**AIM OF THE TASK:** Leaving the pictures aside, return all of the data below exactly.

**ENTRIES SHOWN:**
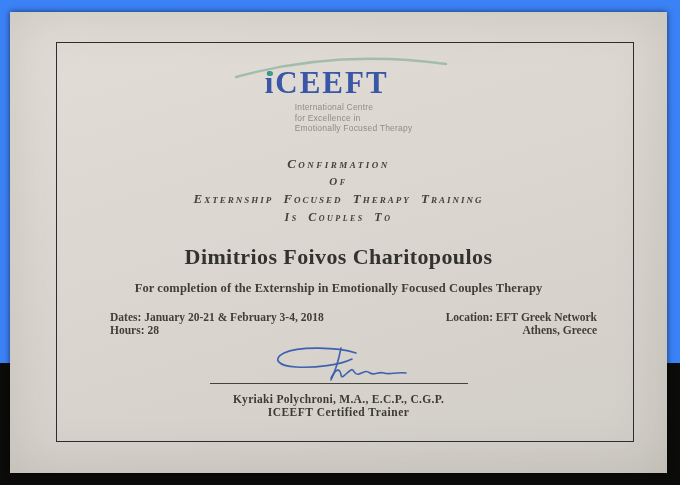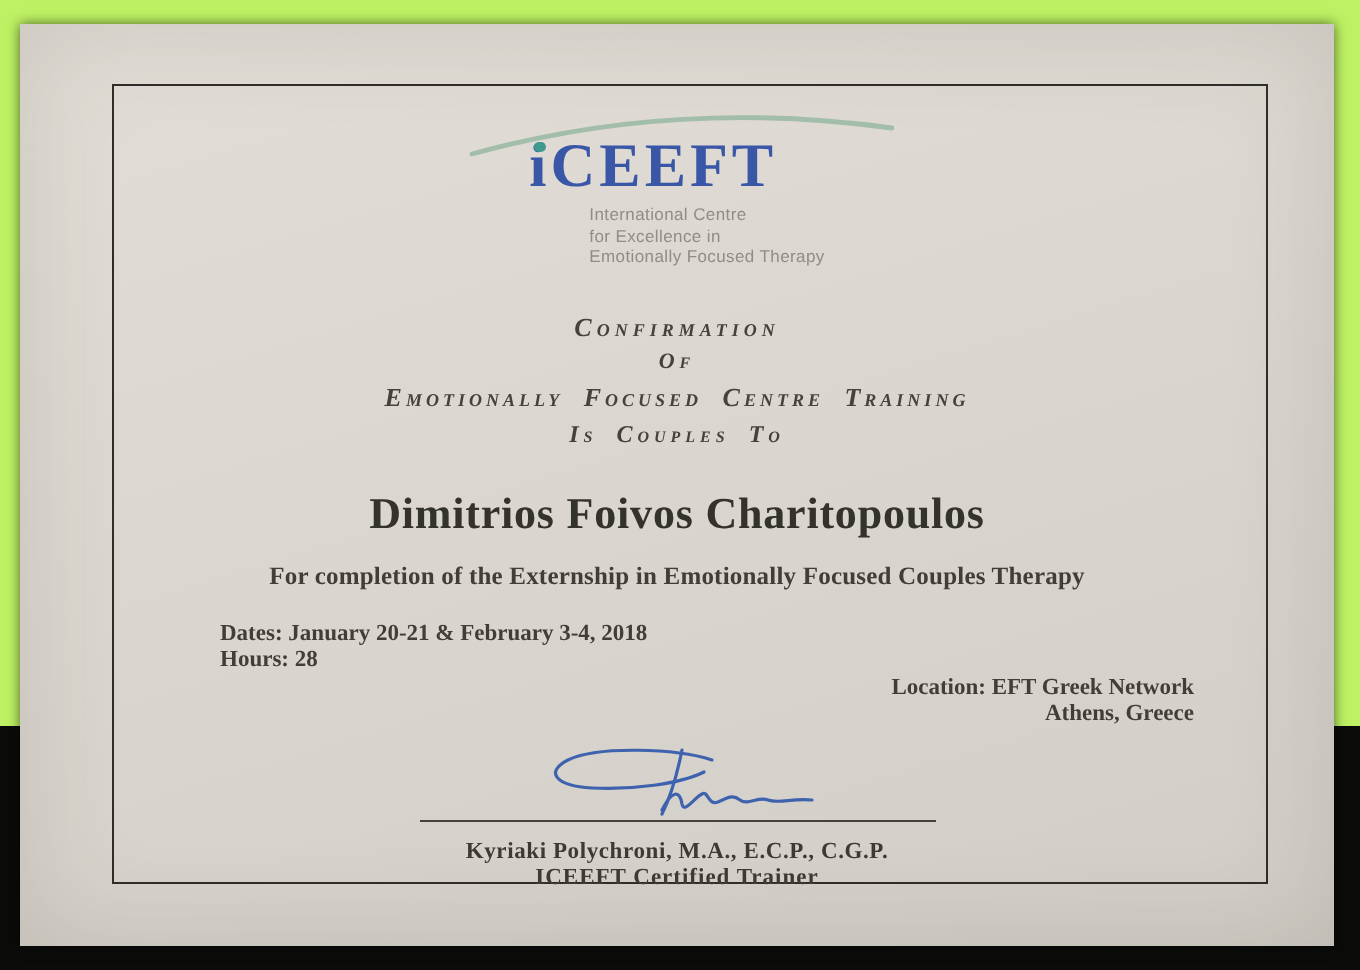--- a/index.html
+++ b/index.html
@@ -1,21 +1,21 @@
 <!DOCTYPE html>
 <html><head>
 <meta charset="utf-8">
 <style>
   * { margin: 0; padding: 0; box-sizing: border-box; }
   html, body { width: 680px; height: 485px; overflow: hidden; }
   body { background: #0b0b0a; font-family: "Liberation Serif", serif; }
 
   .frame {
     position: relative; width: 680px; height: 363px;
-    background: #bef264;
+    background: #3b82f6;
   }
   .paper {
     position: absolute; left: 10px; top: 12px; width: 657px; height: 461px;
     background: linear-gradient(163deg, #e2ded7 0%, #dbd7d0 45%, #d1cec7 100%);
     box-shadow: inset 0 0 55px rgba(55,50,40,0.14), 0 0 6px rgba(0,0,0,0.6);
   }
   .inner-border {
     position: absolute; left: 46px; top: 30px; right: 33px; bottom: 31px;
     border: 1.6px solid #2e2d2a;
   }
@@ -58,21 +58,21 @@
   .completion {
     margin-top: 11px; font-size: 12.5px; font-weight: bold;
     color: #413e38; letter-spacing: 0.1px; font-family: Liberation Serif, serif;
   }
 
   
   .details {
     margin-top: 15px; align-self: stretch;
     display: flex; justify-content: space-between;
     padding: 0 70px 0 100px;
-    font-size: 11.5px; font-weight: bold; line-height: 13.5px; color: #413e38; flex-direction: column;
+    font-size: 11.5px; font-weight: bold; line-height: 13.5px; color: #413e38;
   }
   .details-right { text-align: right; }
 
   
   .sig-block { margin-top: 6px; display: flex; flex-direction: column; align-items: center; }
   .sig-svg { width: 170px; height: 42px; margin-left: 12px; }
   .sig-line { width: 258px; border-top: 1.3px solid #45423c; margin-top: -3px; }
   .sig-name { margin-top: 9px; font-size: 11.5px; font-weight: bold; color: #3d3a34; letter-spacing: 0.3px; }
   .sig-title { margin-top: 1px; font-size: 11.5px; font-weight: bold; color: #3d3a34; letter-spacing: 0.5px; }
 </style>
@@ -96,21 +96,21 @@
         <div class="tagline">
           <div>International Centre</div>
           <div>for Excellence in</div>
           <div>Emotionally Focused Therapy</div>
         </div>
       </div>
 
       <div class="heading">
         <div class="h1">Confirmation</div>
         <div class="h2">Of</div>
-        <div class="h3">Emotionally Focused Centre Training</div>
+        <div class="h3">Externship Focused Therapy Training</div>
         <div class="h4">Is Couples To</div>
       </div>
 
       <div class="recipient">Dimitrios Foivos Charitopoulos</div>
 
       <div class="completion">For completion of the Externship in Emotionally Focused Couples Therapy</div>
 
       <div class="details">
         <div class="details-left">
           <div>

**YOUR SOLUTION:**
--- a/index.html
+++ b/index.html
@@ -1,21 +1,21 @@
 <!DOCTYPE html>
 <html><head>
 <meta charset="utf-8">
 <style>
   * { margin: 0; padding: 0; box-sizing: border-box; }
   html, body { width: 680px; height: 485px; overflow: hidden; }
   body { background: #0b0b0a; font-family: "Liberation Serif", serif; }
 
   .frame {
     position: relative; width: 680px; height: 363px;
-    background: #bef264;
+    background: #3b82f6;
   }
   .paper {
     position: absolute; left: 10px; top: 12px; width: 657px; height: 461px;
     background: linear-gradient(163deg, #e2ded7 0%, #dbd7d0 45%, #d1cec7 100%);
     box-shadow: inset 0 0 55px rgba(55,50,40,0.14), 0 0 6px rgba(0,0,0,0.6);
   }
   .inner-border {
     position: absolute; left: 46px; top: 30px; right: 33px; bottom: 31px;
     border: 1.6px solid #2e2d2a;
   }
@@ -58,21 +58,21 @@
   .completion {
     margin-top: 11px; font-size: 12.5px; font-weight: bold;
     color: #413e38; letter-spacing: 0.1px; font-family: Liberation Serif, serif;
   }
 
   
   .details {
     margin-top: 15px; align-self: stretch;
     display: flex; justify-content: space-between;
     padding: 0 70px 0 100px;
-    font-size: 11.5px; font-weight: bold; line-height: 13.5px; color: #413e38; flex-direction: column;
+    font-size: 11.5px; font-weight: bold; line-height: 13.5px; color: #413e38;
   }
   .details-right { text-align: right; }
 
   
   .sig-block { margin-top: 6px; display: flex; flex-direction: column; align-items: center; }
   .sig-svg { width: 170px; height: 42px; margin-left: 12px; }
   .sig-line { width: 258px; border-top: 1.3px solid #45423c; margin-top: -3px; }
   .sig-name { margin-top: 9px; font-size: 11.5px; font-weight: bold; color: #3d3a34; letter-spacing: 0.3px; }
   .sig-title { margin-top: 1px; font-size: 11.5px; font-weight: bold; color: #3d3a34; letter-spacing: 0.5px; }
 </style>
@@ -96,21 +96,21 @@
         <div class="tagline">
           <div>International Centre</div>
           <div>for Excellence in</div>
           <div>Emotionally Focused Therapy</div>
         </div>
       </div>
 
       <div class="heading">
         <div class="h1">Confirmation</div>
         <div class="h2">Of</div>
-        <div class="h3">Emotionally Focused Centre Training</div>
+        <div class="h3">Externship Focused Therapy Training</div>
         <div class="h4">Is Couples To</div>
       </div>
 
       <div class="recipient">Dimitrios Foivos Charitopoulos</div>
 
       <div class="completion">For completion of the Externship in Emotionally Focused Couples Therapy</div>
 
       <div class="details">
         <div class="details-left">
           <div>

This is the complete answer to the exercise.